→ SUPPLIED PASSAGE:
****************************************

JACKIE LEE SMITH, Appellant v. THE STATE OF TEXAS, Appellee

Annotate this Case

AFFIRMED and Opinion Issued December 19, 1996
 
 
S
In The
Court of Appeals
Fifth District of Texas at Dallas
............................
No. 05-92-02018-CR
............................
JACKIE LEE SMITH, Appellant
V.
THE STATE OF TEXAS, Appellee
..............................................................
On Appeal from the Criminal District Court No. 3
Dallas County, Texas
Trial Court Cause No. F92-01647-LJ
..............................................................
O P I N I O N
Before Justices Ovard, Hankinson, and Moseley
Opinion By Justice Moseley
        Jackie Lee Smith appeals his conviction for aggravated robbery. Without an agreement on punishment, appellant pleaded guilty to the offense alleged in the indictment. The trial court found appellant guilty and assessed a thirty-year sentence. On appeal, appellant complains (1) the evidence is insufficient to support his conviction, (2) the trial court's improper admonishments rendered his guilty plea involuntary, and (3) his trial counsel's ineffective assistance rendered his guilty plea involuntary. We affirm the trial court's judgment.
BACKGROUND
        Appellant was indicted for aggravated robbery. Without the benefit of a plea bargain agreement, appellant waived his right to a jury trial and pleaded guilty to the offense alleged in the indictment. Before accepting appellant's guilty plea, the trial court orally admonished him as required by article 26.13 of the code of criminal procedure. See Tex. Code Crim. Proc. Ann. art. 26.13(a) (Vernon 1989). The trial court also advised appellant that he was eligible for both court-ordered or "regular" probation and deferred adjudication probation. The State introduced appellant's signed, written confession into evidence without objection.         Appellant testified that he was pleading guilty freely and voluntarily. He understood the charges against him. Appellant admitted he committed the offense exactly as it was alleged in the indictment. He stated that he was pleading guilty because he was guilty and for no other reason. The trial court accepted appellant's plea but made no finding on guilt, ordered a presentence investigation report, and reset the case for a sentencing hearing.
        At the sentencing hearing, appellant reaffirmed he was pleading guilty because he was guilty. After the trial judge reviewed the presentence report, he found appellant guilty of aggravated robbery and assessed a thirty-year sentence.

****************************************

→ INFORMATION GIVEN:
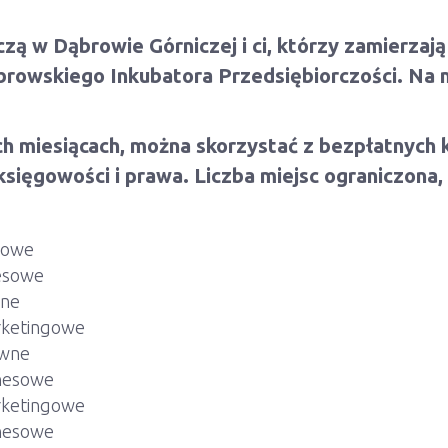
ą w Dąbrowie Górniczej i ci, którzy zamierzają
browskiego Inkubatora Przedsiębiorczości. Na 
 miesiącach, można skorzystać z bezpłatnych kon
księgowości i prawa. Liczba miejsc ograniczona,
ęgowe
nesowe
wne
arketingowe
awne
znesowe
arketingowe
znesowe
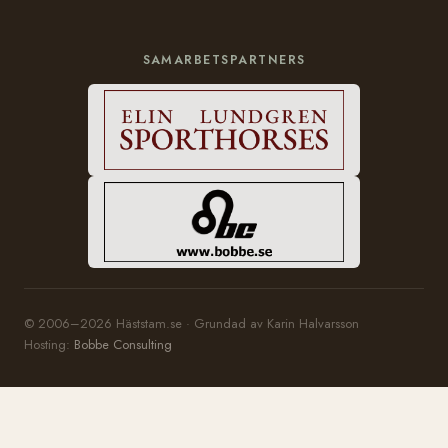
SAMARBETSPARTNERS
© 2006–2026 Häststam.se · Grundad av Karin Halvarsson
Hosting:
Bobbe Consulting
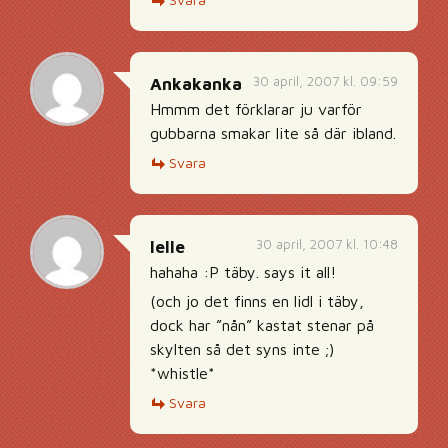
30 april, 2007 kl. 09:59
Ankakanka
Hmmm det förklarar ju varför
gubbarna smakar lite så där ibland.
Svara
30 april, 2007 kl. 10:48
lelle
hahaha :P täby. says it all!
(och jo det finns en lidl i täby,
dock har ”nån” kastat stenar på
skylten så det syns inte ;)
*whistle*
Svara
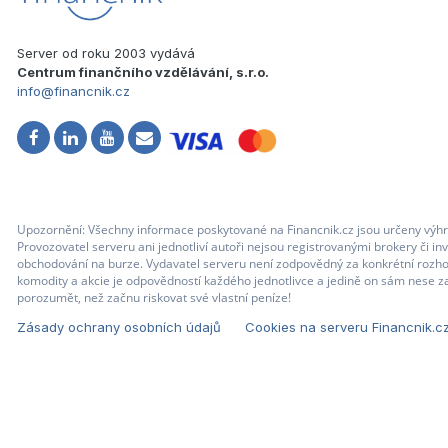
Server od roku 2003 vydává
Centrum finančního vzdělávání, s.r.o.
info@financnik.cz
Upozornění: Všechny informace poskytované na Financnik.cz jsou určeny výhr
Provozovatel serveru ani jednotliví autoři nejsou registrovanými brokery či i
obchodování na burze. Vydavatel serveru není zodpovědný za konkrétní rozhod
komodity a akcie je odpovědností každého jednotlivce a jedině on sám nese za
porozumět, než začnu riskovat své vlastní peníze!
Zásady ochrany osobních údajů
Cookies na serveru Financnik.c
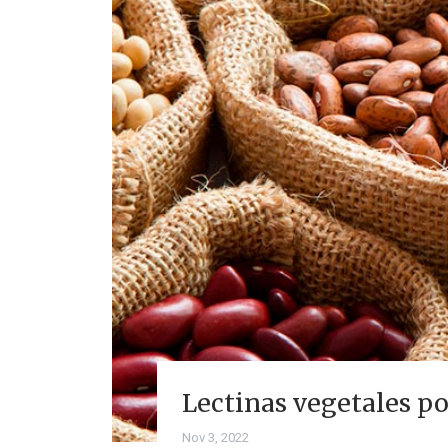
Lectinas vegetales po
Nov 3, 2022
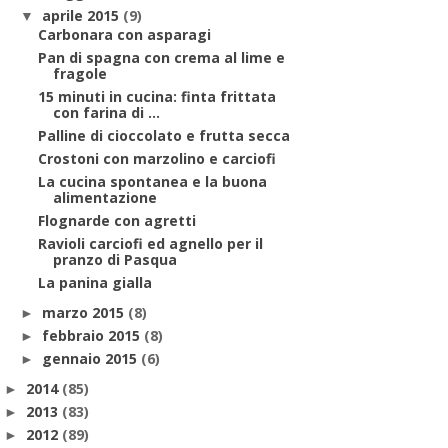
aprile 2015
(9)
▼
Carbonara con asparagi
Pan di spagna con crema al lime e
fragole
15 minuti in cucina: finta frittata
con farina di ...
Palline di cioccolato e frutta secca
Crostoni con marzolino e carciofi
La cucina spontanea e la buona
alimentazione
Flognarde con agretti
Ravioli carciofi ed agnello per il
pranzo di Pasqua
La panina gialla
marzo 2015
(8)
►
febbraio 2015
(8)
►
gennaio 2015
(6)
►
2014
(85)
►
2013
(83)
►
2012
(89)
►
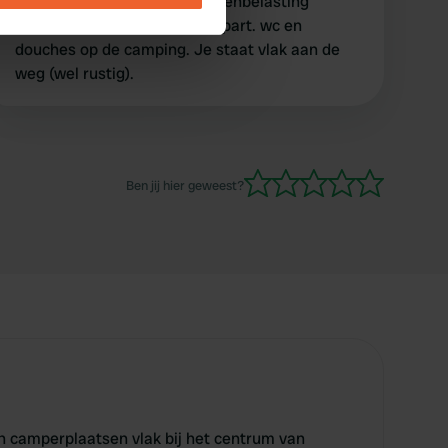
januari 8,50 en 2 euro toeristenbelasting
oftewel 10,50. Stroom gaat apart. wc en
se our traffic. We also share
douches op de camping. Je staat vlak aan de
ers who may combine it with
weg (wel rustig).
 services.
Ben jij hier geweest?
n camperplaatsen vlak bij het centrum van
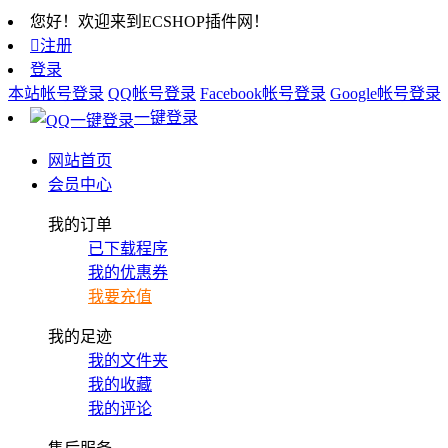
您好！欢迎来到ECSHOP插件网！

注册
登录
本站帐号登录
QQ帐号登录
Facebook帐号登录
Google帐号登录
一键登录
网站首页
会员中心
我的订单
已下载程序
我的优惠券
我要充值
我的足迹
我的文件夹
我的收藏
我的评论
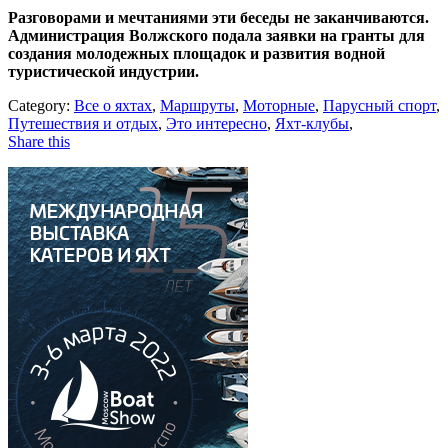
Разговорами и мечтаниями эти беседы не заканчиваются.
Администрация Волжского подала заявки на гранты для
создания молодежных площадок и развития водной
туристической индустрии.
Category:
Все о яхтах
,
Маршруты
,
Моторные
,
Парусный спорт
,
Путешествия и отдых
,
Это интересно
,
Яхт-клубы
,
Share this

****************************************

→ TASK SET:
1: According to the court opinion on Jackie Lee Smith's appeal, what sentence did the trial court assess?
2: Revise the court opinion on Jackie Lee Smith's appeal, starting at the words "On Appeal from" and ending after "trial court's judgment.", and substitute "robbery" for "aggravated robbery".
3: Write the next part of the court opinion on Jackie Lee Smith's appeal, picking up after its final sentence.

→ RESPONSES IN ORDER:
1: A thirty-year sentence.

2:
On Appeal from the Criminal District Court No. 3
Dallas County, Texas
Trial Court Cause No. F92-01647-LJ
..............................................................
O P I N I O N
Before Justices Ovard, Hankinson, and Moseley
Opinion By Justice Moseley
        Jackie Lee Smith appeals his conviction for robbery. Without an agreement on punishment, appellant pleaded guilty to the offense alleged in the indictment. The trial court found appellant guilty and assessed a thirty-year sentence. On appeal, appellant complains (1) the evidence is insufficient to support his conviction, (2) the trial court's improper admonishments rendered his guilty plea involuntary, and (3) his trial counsel's ineffective assistance rendered his guilty plea involuntary. We affirm the trial court's judgment.

3:
SUFFICIENCY OF THE EVIDENCE
        In his first point of error, appellant contends that the evidence is insufficient under Texas statutory law to support the trial court's judgment. See Tex. Code Crim. Proc. Ann. art. 1.15 (Vernon Supp. 1997). Appellant argues that the preprinted document does not constitute a judicial confession because it (1) is unsworn, (2) is not evidentiary, and (3) does not establish the elements of the offense.
        A guilty plea is an admission of guilt to the offense charged; however, under state law, it does not authorize a felony conviction in a bench trial unless sufficient evidence is offered to support the plea. See Tex. Code Crim. Proc. Ann. art. 1.15 (Vernon Supp. 1997); Dinnery v. State, 592 S.W.2d 343, 351 (Tex. Crim. App. 1980) (op. on reh'g). A judicial confession, standing alone, is sufficient to sustain a conviction upon a guilty plea. Dinnery, 592 S.W.2d at 353.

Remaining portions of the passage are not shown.